People: Mark Hogan and the FACET Team Move from Theory to Experiments
Mark Hogan wears a T-shirt and running shorts most days of the week, donning slacks and a tie for appropriate events. But his wardrobe is less a fashion statement than a way of life. Hogan has made it a point to participate in at least one major triathlon every year, making time for smaller races when he's not coaching Little League or getting approvals for a state-of-the-art science experiment.
Hogan is the head of the plasma acceleration group in the Advanced Accelerator Research Department. He is a member of the team building FACET, the Facility for Advanced Accelerator Experimental Tests, which will make use of the first two-thirds of the SLAC linac. FACET's plasma acceleration experiments will accelerate electrons on waves of plasma, an approach that promises to accelerate particles up to 1000 times faster than existing technologies. In July, the project received both its Critical Decision 2 and 3 approvals, which recognized the cost, design and schedule of the experiment and authorized the start of construction, respectively.
"I'm looking forward to being a part of all the science," said Hogan, who arrived at SLAC in 1998 as a postdoc, and has been working with the FACET team specifying experimental requirements for the past several years. In a sense, FACET will continue the work accomplished by the Final Focus Test Beam, which operated for user-proposed experiments at SLAC from 1997 until 2006. Due to the unique capabilities of the SLAC linac, these world-leading experiments quickly advanced the field of plasma wakefield acceleration. The FFTB shut down in spring 2006 to make way for the Linac Coherent Light Source.
With FACET construction scheduled to be complete in April 2011, the team plans to spend roughly the first year of operation commissioning the machine and conducting experiments to diagnose its electron beam and instrumentation. One of their primary goals is to create sets of two electron bunches spaced about 300 femtoseconds apart in the beam—a key ingredient for next-generation plasma wakefield acceleration experiments and something that the SLAC linac can't currently provide.
The plasma team plans to insert an obstruction in the beam's path, which will split each bunch into two shorter ones, a 30-micron bunch and a 10-micron bunch, separated by about 120 microns. When the first bunch hits the plasma, the electrons in the plasma are repelled, but then quickly rush back to their original spots after the second bunch passes. The wake of the rushing plasma electrons generates fields 1,000 times larger than the SLAC linac and quickly boosts the energy of the second electron bunch in the process. This high-energy push is the backbone of plasma wakefield acceleration.

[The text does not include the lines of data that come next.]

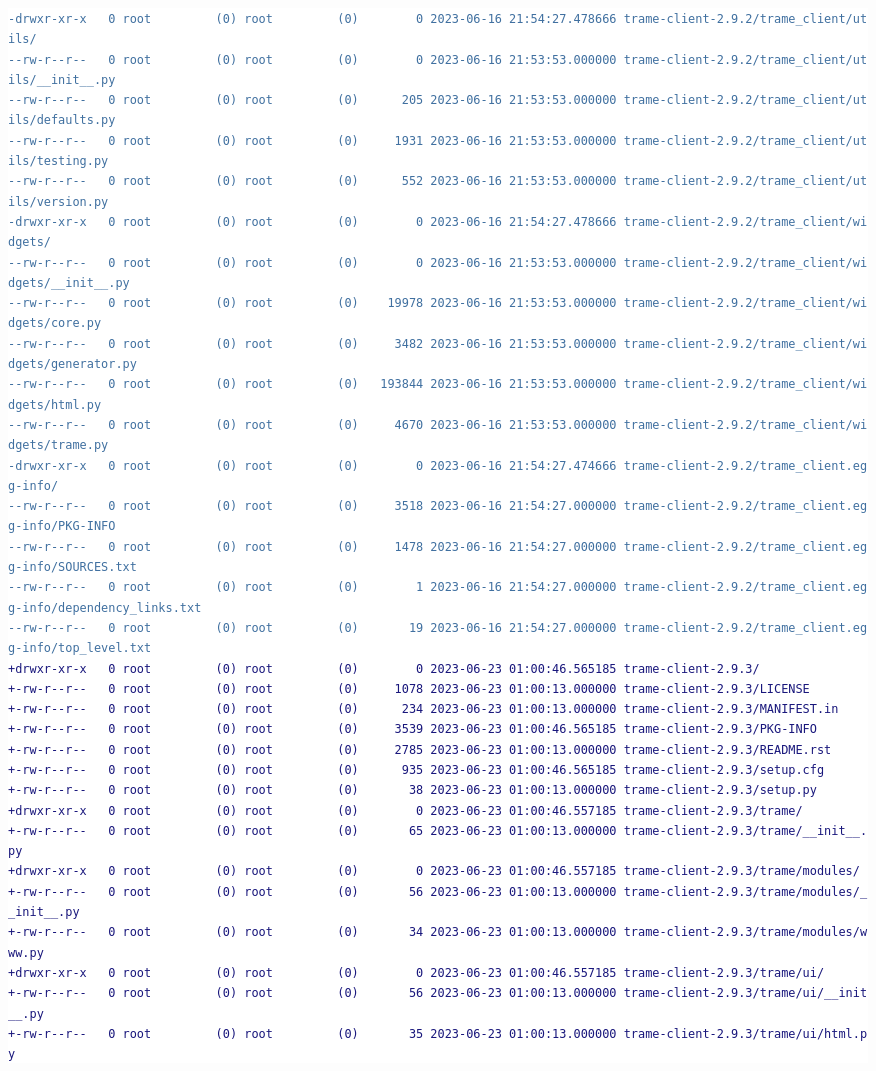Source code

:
```diff
-drwxr-xr-x   0 root         (0) root         (0)        0 2023-06-16 21:54:27.478666 trame-client-2.9.2/trame_client/utils/
--rw-r--r--   0 root         (0) root         (0)        0 2023-06-16 21:53:53.000000 trame-client-2.9.2/trame_client/utils/__init__.py
--rw-r--r--   0 root         (0) root         (0)      205 2023-06-16 21:53:53.000000 trame-client-2.9.2/trame_client/utils/defaults.py
--rw-r--r--   0 root         (0) root         (0)     1931 2023-06-16 21:53:53.000000 trame-client-2.9.2/trame_client/utils/testing.py
--rw-r--r--   0 root         (0) root         (0)      552 2023-06-16 21:53:53.000000 trame-client-2.9.2/trame_client/utils/version.py
-drwxr-xr-x   0 root         (0) root         (0)        0 2023-06-16 21:54:27.478666 trame-client-2.9.2/trame_client/widgets/
--rw-r--r--   0 root         (0) root         (0)        0 2023-06-16 21:53:53.000000 trame-client-2.9.2/trame_client/widgets/__init__.py
--rw-r--r--   0 root         (0) root         (0)    19978 2023-06-16 21:53:53.000000 trame-client-2.9.2/trame_client/widgets/core.py
--rw-r--r--   0 root         (0) root         (0)     3482 2023-06-16 21:53:53.000000 trame-client-2.9.2/trame_client/widgets/generator.py
--rw-r--r--   0 root         (0) root         (0)   193844 2023-06-16 21:53:53.000000 trame-client-2.9.2/trame_client/widgets/html.py
--rw-r--r--   0 root         (0) root         (0)     4670 2023-06-16 21:53:53.000000 trame-client-2.9.2/trame_client/widgets/trame.py
-drwxr-xr-x   0 root         (0) root         (0)        0 2023-06-16 21:54:27.474666 trame-client-2.9.2/trame_client.egg-info/
--rw-r--r--   0 root         (0) root         (0)     3518 2023-06-16 21:54:27.000000 trame-client-2.9.2/trame_client.egg-info/PKG-INFO
--rw-r--r--   0 root         (0) root         (0)     1478 2023-06-16 21:54:27.000000 trame-client-2.9.2/trame_client.egg-info/SOURCES.txt
--rw-r--r--   0 root         (0) root         (0)        1 2023-06-16 21:54:27.000000 trame-client-2.9.2/trame_client.egg-info/dependency_links.txt
--rw-r--r--   0 root         (0) root         (0)       19 2023-06-16 21:54:27.000000 trame-client-2.9.2/trame_client.egg-info/top_level.txt
+drwxr-xr-x   0 root         (0) root         (0)        0 2023-06-23 01:00:46.565185 trame-client-2.9.3/
+-rw-r--r--   0 root         (0) root         (0)     1078 2023-06-23 01:00:13.000000 trame-client-2.9.3/LICENSE
+-rw-r--r--   0 root         (0) root         (0)      234 2023-06-23 01:00:13.000000 trame-client-2.9.3/MANIFEST.in
+-rw-r--r--   0 root         (0) root         (0)     3539 2023-06-23 01:00:46.565185 trame-client-2.9.3/PKG-INFO
+-rw-r--r--   0 root         (0) root         (0)     2785 2023-06-23 01:00:13.000000 trame-client-2.9.3/README.rst
+-rw-r--r--   0 root         (0) root         (0)      935 2023-06-23 01:00:46.565185 trame-client-2.9.3/setup.cfg
+-rw-r--r--   0 root         (0) root         (0)       38 2023-06-23 01:00:13.000000 trame-client-2.9.3/setup.py
+drwxr-xr-x   0 root         (0) root         (0)        0 2023-06-23 01:00:46.557185 trame-client-2.9.3/trame/
+-rw-r--r--   0 root         (0) root         (0)       65 2023-06-23 01:00:13.000000 trame-client-2.9.3/trame/__init__.py
+drwxr-xr-x   0 root         (0) root         (0)        0 2023-06-23 01:00:46.557185 trame-client-2.9.3/trame/modules/
+-rw-r--r--   0 root         (0) root         (0)       56 2023-06-23 01:00:13.000000 trame-client-2.9.3/trame/modules/__init__.py
+-rw-r--r--   0 root         (0) root         (0)       34 2023-06-23 01:00:13.000000 trame-client-2.9.3/trame/modules/www.py
+drwxr-xr-x   0 root         (0) root         (0)        0 2023-06-23 01:00:46.557185 trame-client-2.9.3/trame/ui/
+-rw-r--r--   0 root         (0) root         (0)       56 2023-06-23 01:00:13.000000 trame-client-2.9.3/trame/ui/__init__.py
+-rw-r--r--   0 root         (0) root         (0)       35 2023-06-23 01:00:13.000000 trame-client-2.9.3/trame/ui/html.py
```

"The work is appealing and on the 'R' side of R and D," said Hogan, who has been working for years with his colleagues on the experimental foundations behind plasma acceleration and its capabilities. "We were doing very early research, asking things like 'What's the physics?' and 'How can we make this work?' There was a lot of opportunity for new ideas." Now that FACET is under construction, Hogan is eager to try all the latest ideas at this state-of-the-art SLAC facility.
SLAC has already received many FACET user proposals, which will compete for beam time during the four months that the facility will run each year, beginning in 2012. (Construction and upgrades to the linac for the proposed LCLS-II project are tentatively scheduled during FACET down time.) Once these user runs begin, the team will have a five-year window to run the machine.
"When that happens, I'll be the guy walking around with a smile on my face," Hogan said. Until then, you can spot him as the tall guy in running shorts.